:: Given information ::

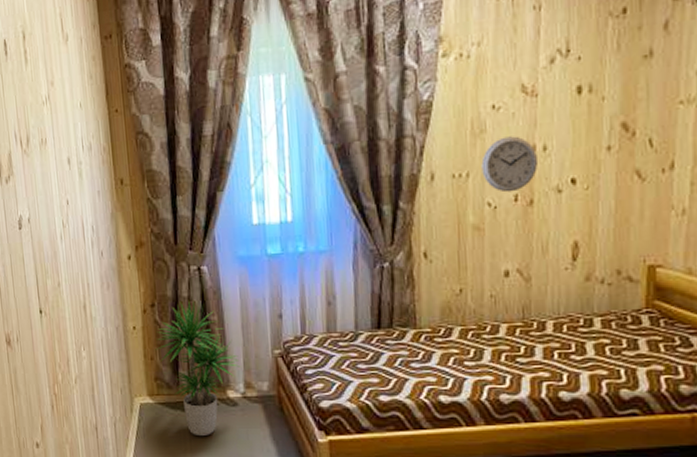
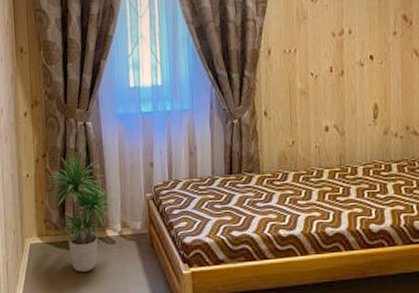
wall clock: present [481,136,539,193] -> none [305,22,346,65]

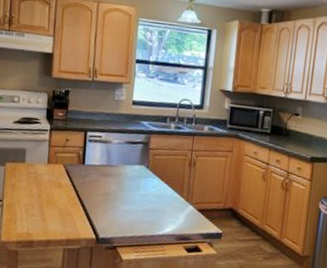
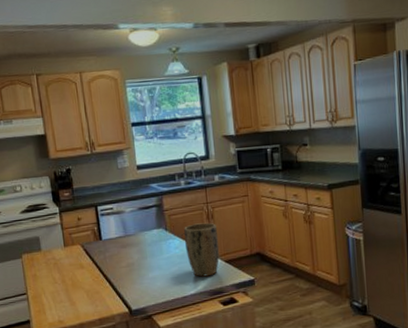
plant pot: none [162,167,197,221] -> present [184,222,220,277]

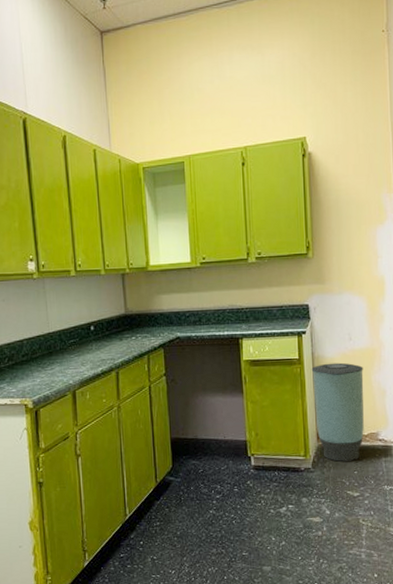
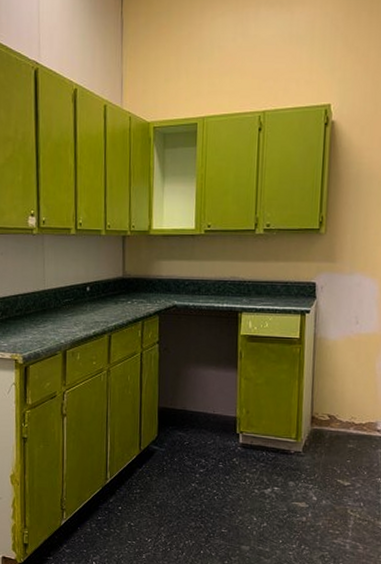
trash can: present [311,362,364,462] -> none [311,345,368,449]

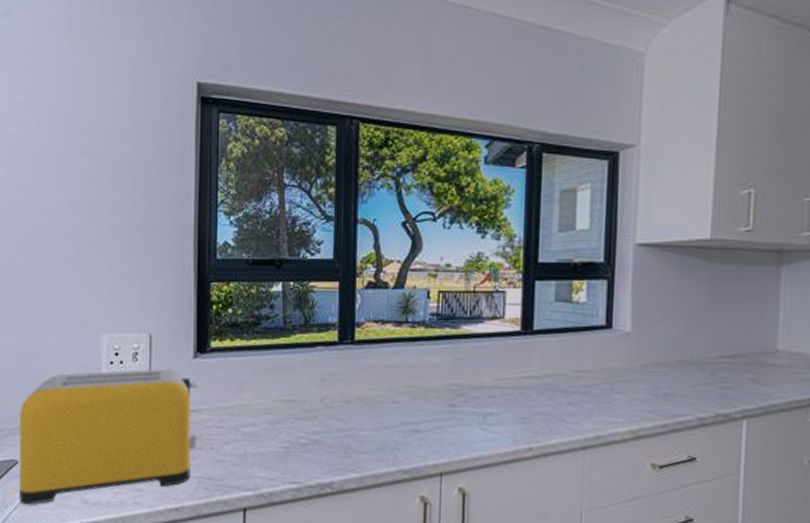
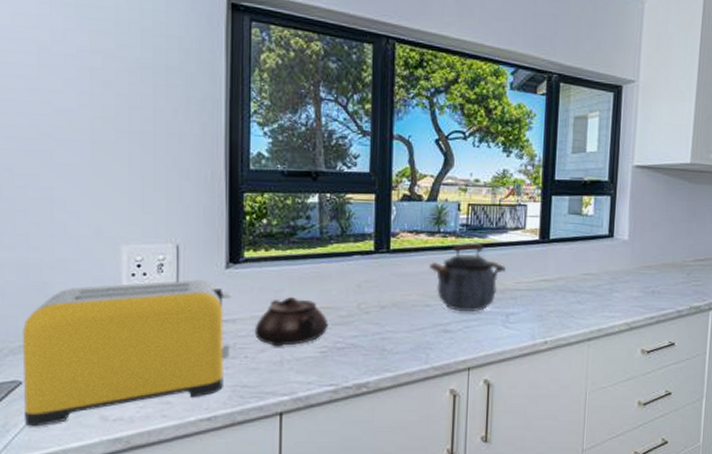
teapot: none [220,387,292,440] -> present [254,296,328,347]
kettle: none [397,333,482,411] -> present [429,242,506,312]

:::

**Assignment:**
Produce a verbatim copy of every entry, excluding pictures.

**Response to the task:**
wall clock: present [481,136,539,193] -> none [305,22,346,65]

plant pot: none [162,167,197,221] -> present [184,222,220,277]

trash can: present [311,362,364,462] -> none [311,345,368,449]

teapot: none [220,387,292,440] -> present [254,296,328,347]
kettle: none [397,333,482,411] -> present [429,242,506,312]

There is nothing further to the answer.